The financial impact on the residential treatment side can’t be overstated, says Brandon Johnson, CEO and co-founder of Very Health, a digital eating disorder treatment provider.

Even with just a few thousand patients no longer seeking residential treatment center care, digital eating disorders treatment providers could take “hundreds of millions of dollars out of the market in a year.”

A 2019 report by the federal government finds that eating disorders are the costliest behavioral health condition to treat. Inpatient care, on average, costs $19,400 and lasts 13.6 days. It was also the least common in the data examined.

“I think eating disorder treatment is going to be more digital because it integrates into people’s lives and it’s cheaper,” Johnson said. “If you’re getting better outcomes for less money, that’s the way the market is going to go.”

A cornerstone argument that virtual eating disorder treatment providers make — Very Health and Equip alike — are improvements in retention and relapse rates. Johnson said his company’s relapse rate is 3.6% for patients that have joined the program.

The need for residential eating disorders will continue

Despite the many forces wearing down the residential treatment center business, all insiders said the increasing rate of eating disorder prevalence and apparent continuous worsening of American mental health cements the need to have these facilities in the market.

“There is increasing demand for some level of specialized treatment. But what there probably isn’t is a huge increase in demand for that residential level of care,” Parsons said. “There’s a difference between needing care from somebody who is very good with eating disorders versus needing to go someplace and stay overnight for multiple weeks in order to get that treatment.”

The underlying potential of starting a business in eating disorders is the same for other segments of behavioral health: high demand and a shortage of services to meet said demand.

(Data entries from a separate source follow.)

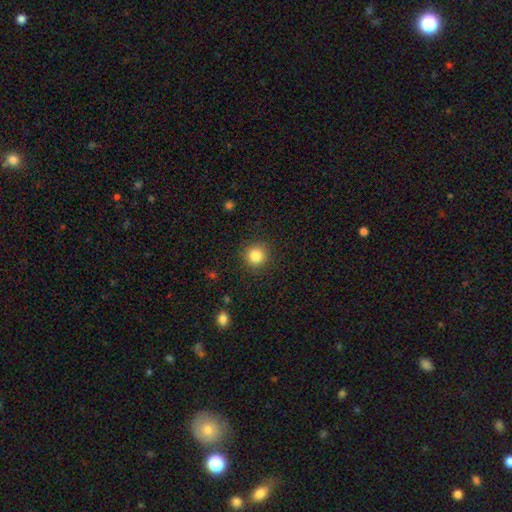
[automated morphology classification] Smooth or featured?
  - smooth: 84% *
  - star or artifact: 11%
  - featured or disk: 5%
How rounded?
  - round: 94% *
  - in between: 5%
  - cigar-shaped: 1%
Merging?
  - none: 90% *
  - minor disturbance: 7%
  - major disturbance: 2%
  - merger: 1%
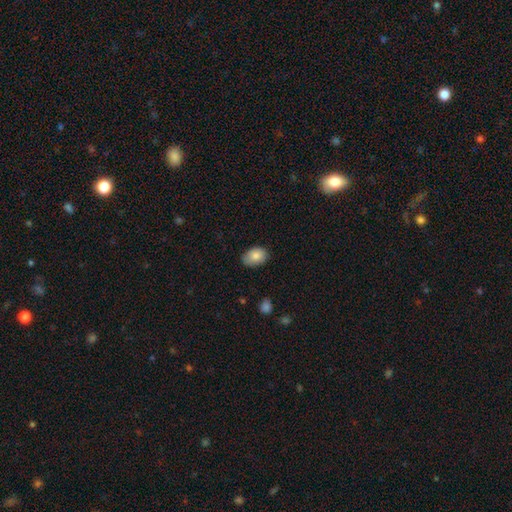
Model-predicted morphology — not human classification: Smooth or featured? Predicted: smooth (p=0.85). How rounded? Predicted: in between (p=0.84). Merging? Predicted: none (p=0.75).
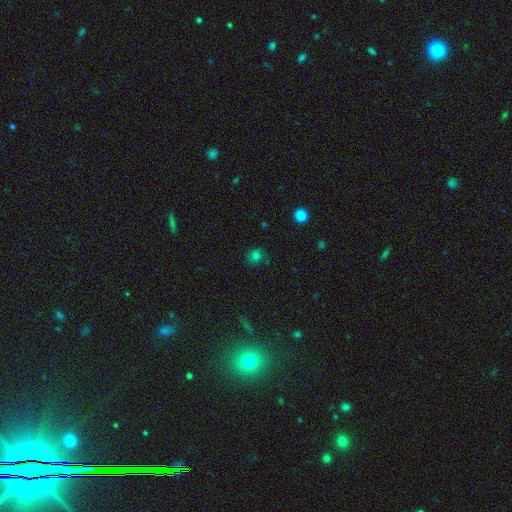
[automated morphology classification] Q: Smooth or featured?
A: smooth (66%); runner-up: star or artifact (23%)
Q: How rounded?
A: round (78%); runner-up: in between (21%)
Q: Merging?
A: none (77%); runner-up: minor disturbance (16%)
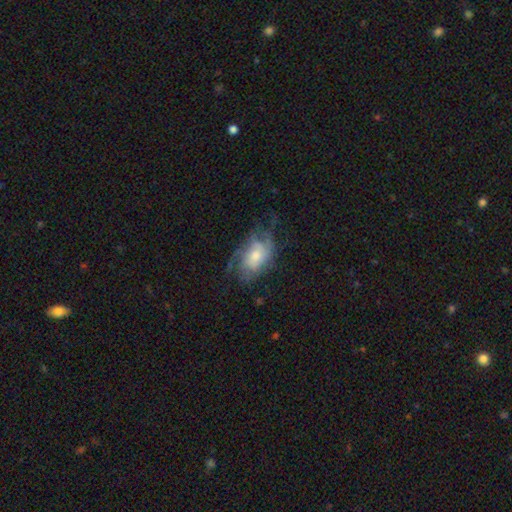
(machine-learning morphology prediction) Smooth or featured: featured or disk — 70% (smooth — 23%)
Edge-on disk: no — 96% (yes — 4%)
Bar: no — 72% (weak — 25%)
Spiral arms: yes — 86% (no — 14%)
Spiral winding: medium — 41% (tight — 37%)
Spiral arm count: can't tell — 42% (2 — 23%)
Bulge size: moderate — 52% (small — 28%)
Merging: none — 55% (minor disturbance — 24%)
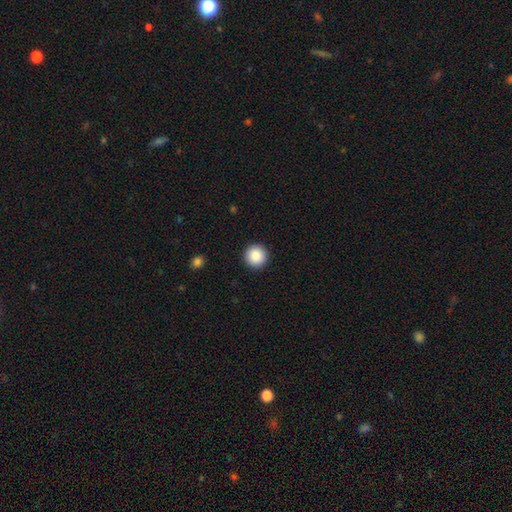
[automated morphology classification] This appears to be a smooth galaxy with no disk features (88%) that is round (96%). Merging: none (93%).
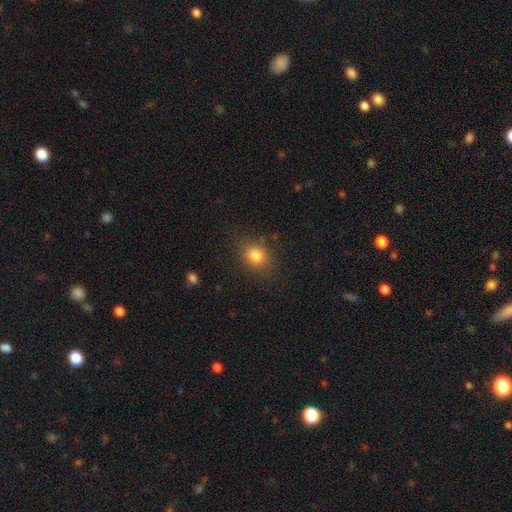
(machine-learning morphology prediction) This appears to be a smooth galaxy with no disk features (81%) that is round (56%). Merging: none (82%).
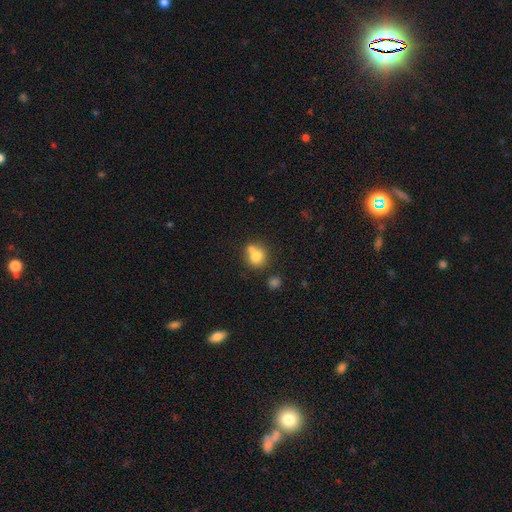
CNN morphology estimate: The model was most divided on "merging": none: 48%, merger: 38%, minor disturbance: 10%, major disturbance: 3%. More confident: how rounded — round (82%); smooth or featured — smooth (76%).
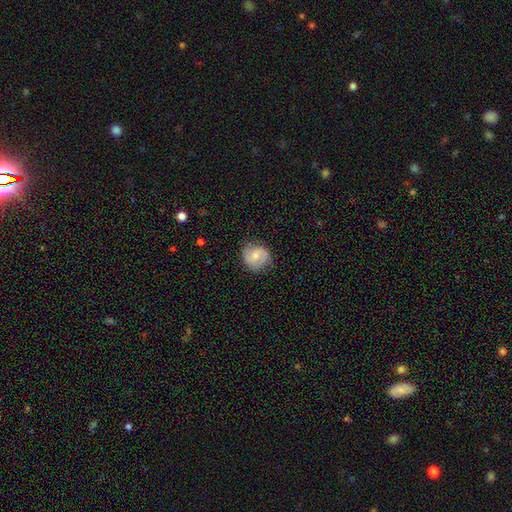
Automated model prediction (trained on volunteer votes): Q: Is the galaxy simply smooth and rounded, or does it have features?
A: featured or disk — 48%.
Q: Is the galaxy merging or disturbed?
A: none — 78%.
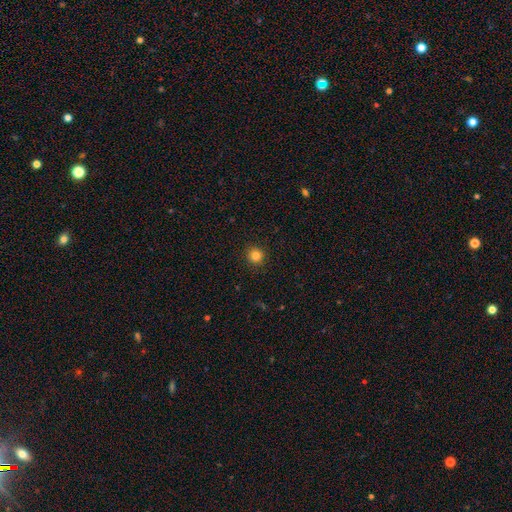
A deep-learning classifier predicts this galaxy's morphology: Q: Smooth or featured?
A: smooth (83%); runner-up: star or artifact (12%)
Q: How rounded?
A: round (95%); runner-up: in between (4%)
Q: Merging?
A: none (93%); runner-up: minor disturbance (5%)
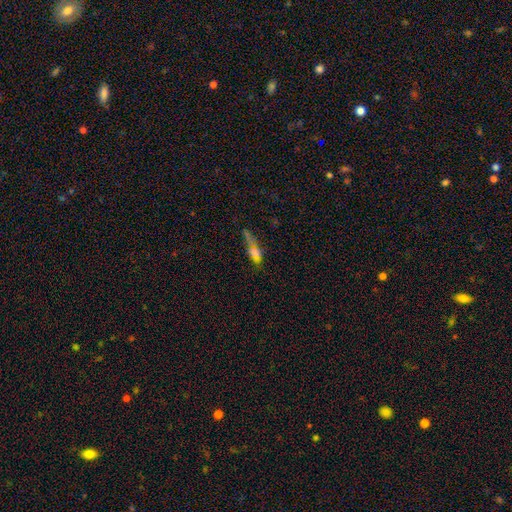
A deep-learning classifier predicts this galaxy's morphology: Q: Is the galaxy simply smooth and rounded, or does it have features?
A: smooth — 55%.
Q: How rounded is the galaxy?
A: in between — 56%.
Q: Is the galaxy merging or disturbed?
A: none — 38%.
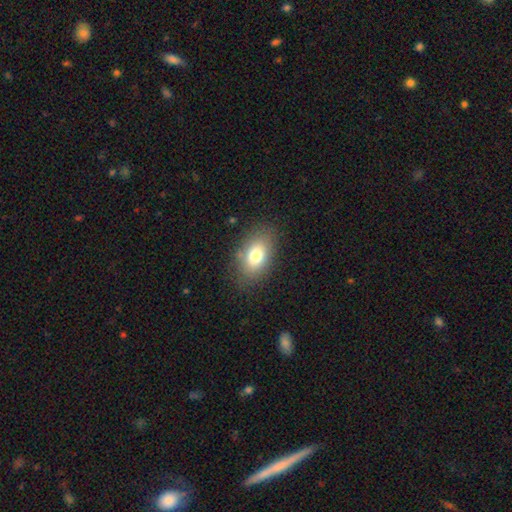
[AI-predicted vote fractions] The model was most divided on "smooth or featured": smooth: 76%, featured or disk: 14%, star or artifact: 10%. More confident: how rounded — in between (86%); merging — none (82%).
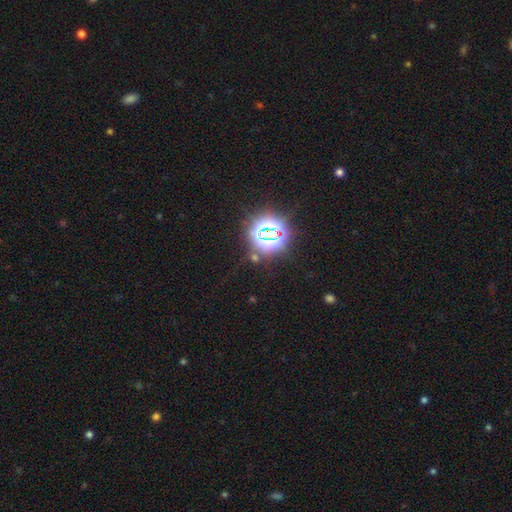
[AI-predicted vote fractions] Smooth or featured? star or artifact (75%)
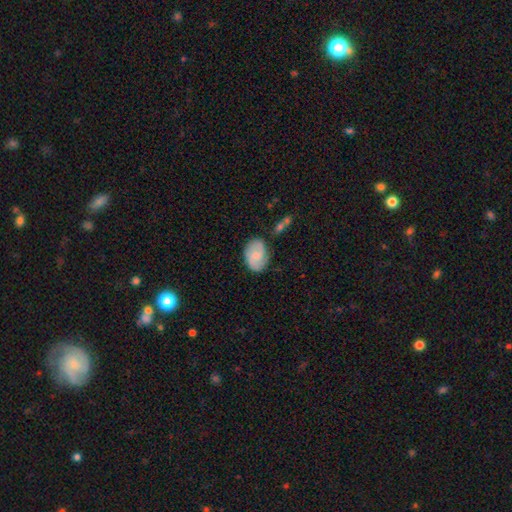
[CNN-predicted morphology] smooth-or-featured: featured or disk: 48% | smooth: 45% | star or artifact: 7%
  merging: none: 73% | minor disturbance: 19% | major disturbance: 5% | merger: 3%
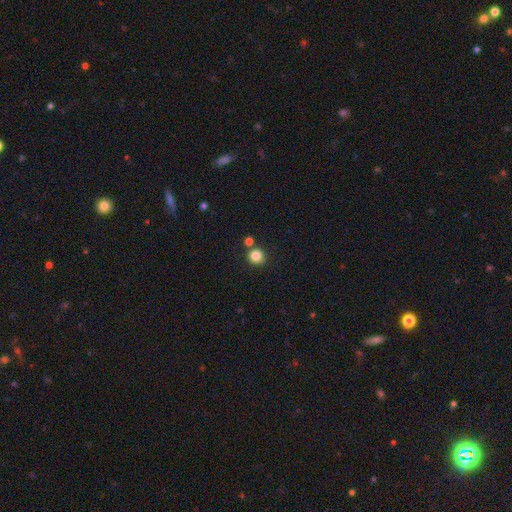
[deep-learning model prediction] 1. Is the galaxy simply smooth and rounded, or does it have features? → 84% smooth, 11% star or artifact, 5% featured or disk.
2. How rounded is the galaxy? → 91% round, 8% in between, 1% cigar-shaped.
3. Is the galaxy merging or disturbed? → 78% none, 11% merger, 8% minor disturbance, 3% major disturbance.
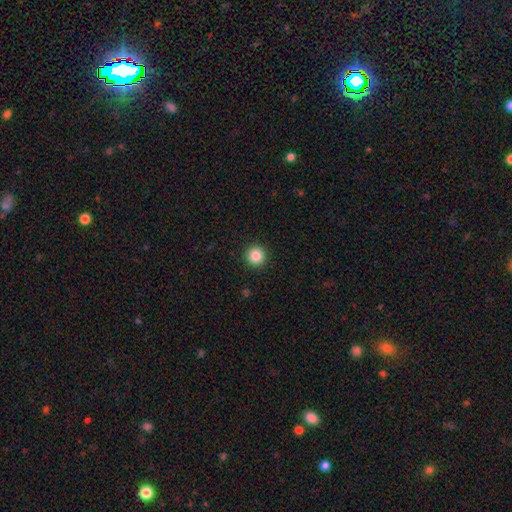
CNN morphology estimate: smooth 85%, star or artifact 10%, featured or disk 4%. Down the decision tree: how rounded — round (96%); merging — none (93%).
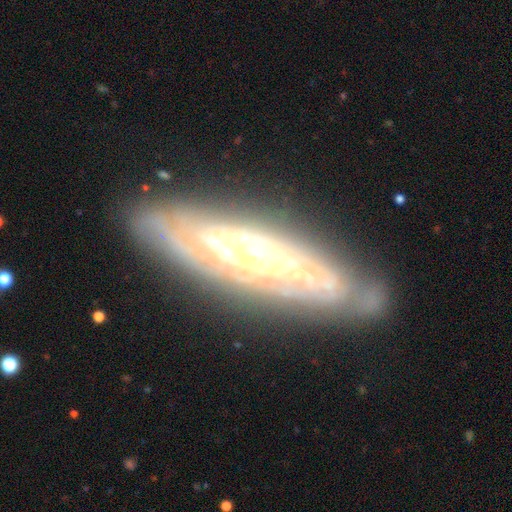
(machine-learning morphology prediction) featured or disk 84%, smooth 11%, star or artifact 6%. Down the decision tree: edge-on disk — no (69%); bar — no (70%); spiral arms — yes (81%); bulge size — moderate (54%); merging — none (78%).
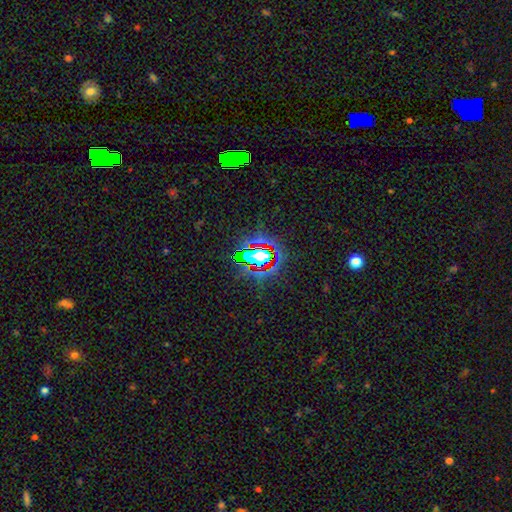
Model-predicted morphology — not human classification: Smooth or featured?
  - star or artifact: 67% *
  - smooth: 20%
  - featured or disk: 13%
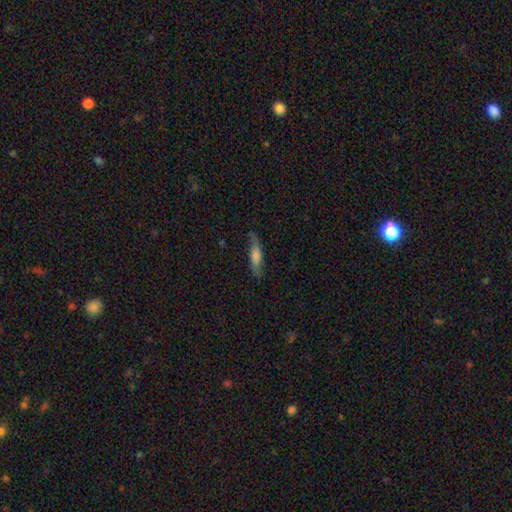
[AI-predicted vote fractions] Overall: featured or disk (46%, tied with smooth). Merging: none (73%).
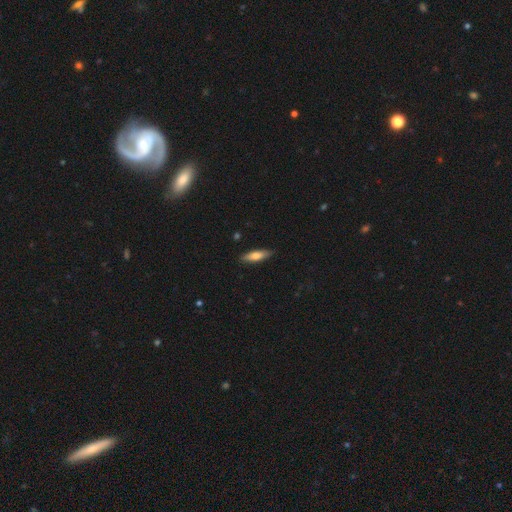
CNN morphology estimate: smooth_or_featured: smooth (p=0.69) [alt: featured or disk p=0.25]
how_rounded: cigar-shaped (p=0.59) [alt: in between p=0.39]
merging: none (p=0.87) [alt: minor disturbance p=0.10]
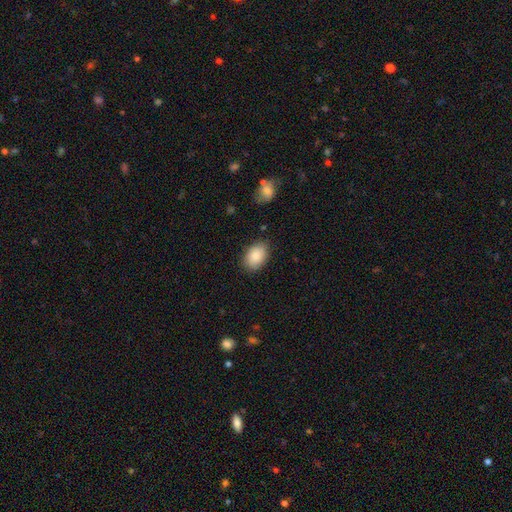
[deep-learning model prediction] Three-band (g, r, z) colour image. It shows a smooth galaxy with no disk features (86%) that is in between round and cigar-shaped (83%). Merging: none (82%).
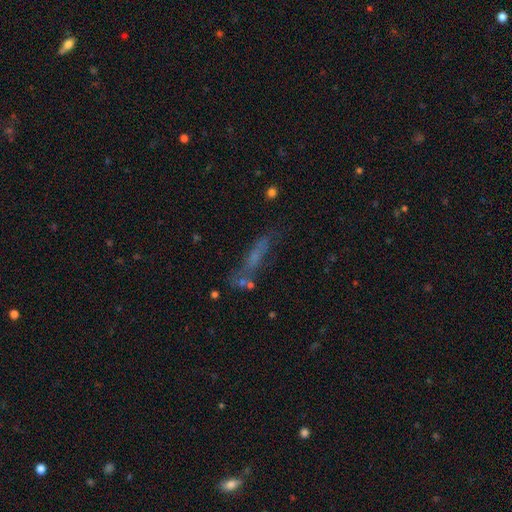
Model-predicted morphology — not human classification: Smooth or featured: smooth — 44% (featured or disk — 37%)
Merging: none — 56% (minor disturbance — 18%)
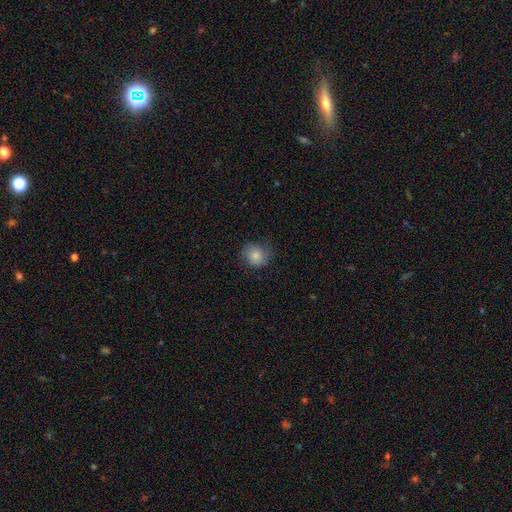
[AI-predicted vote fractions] smooth 79%, featured or disk 13%, star or artifact 8%. Down the decision tree: how rounded — round (81%); merging — none (71%).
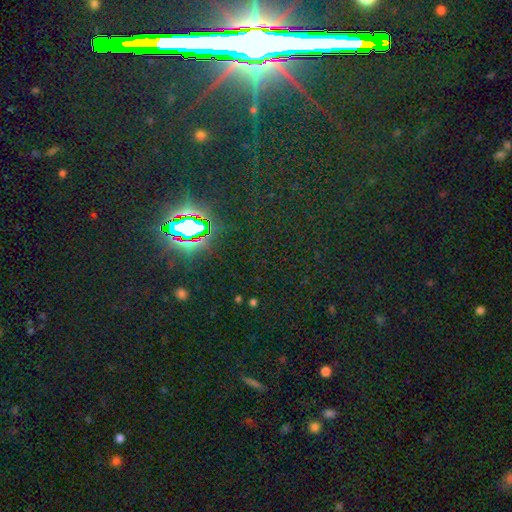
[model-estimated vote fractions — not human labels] A star or artifact, not a galaxy (82%).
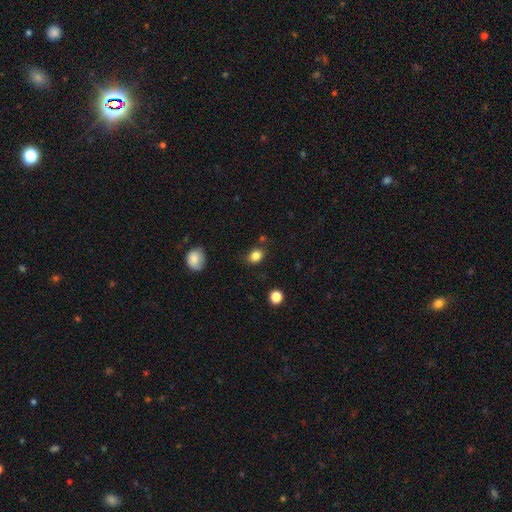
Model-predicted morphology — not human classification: Q: Smooth or featured?
A: smooth (84%); runner-up: star or artifact (11%)
Q: How rounded?
A: round (50%); runner-up: in between (49%)
Q: Merging?
A: none (81%); runner-up: minor disturbance (13%)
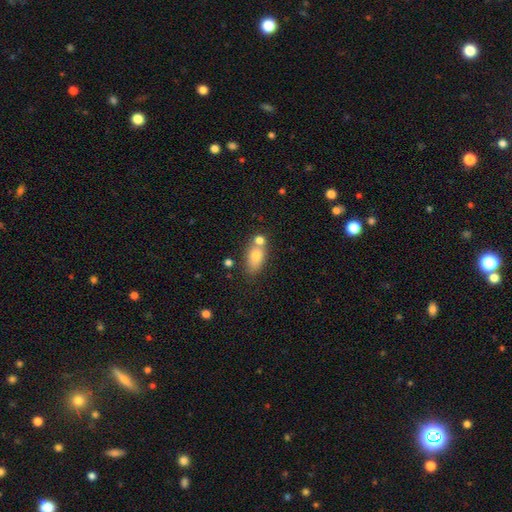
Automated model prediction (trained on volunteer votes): A smooth galaxy with no disk features (75%) that is in between round and cigar-shaped (80%). Merging: none (51%).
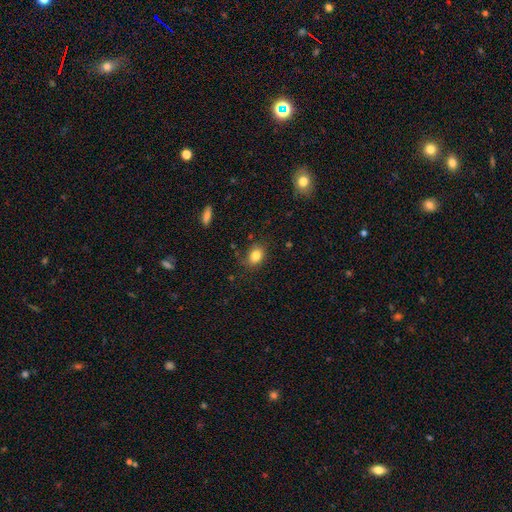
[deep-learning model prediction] This is clearly a smooth galaxy (83%). How rounded: likely in between (65%). Merging: likely none (78%).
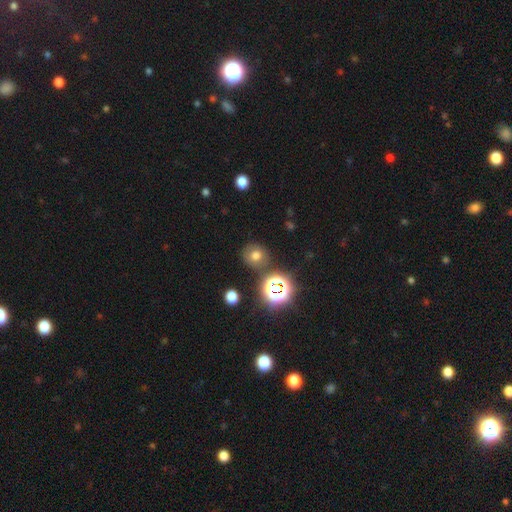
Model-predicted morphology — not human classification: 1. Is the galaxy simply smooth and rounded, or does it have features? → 65% smooth, 24% star or artifact, 11% featured or disk.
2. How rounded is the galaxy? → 83% round, 16% in between, 1% cigar-shaped.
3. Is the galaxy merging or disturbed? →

“There’s, frankly, a large number of people in our country and in the world who struggle with eating disorders. Because there is a basis for the need for care and it is a complex one … it’s a niche market,” Rudy said. “A niche market within the behavioral health and medical space is a viable business, period. It’s also necessary.”

What’s not clear is how much space companies will have to operate. Several sources who run eating disorder treatments said payer reimbursement rates have remained relatively flat over the course of decades.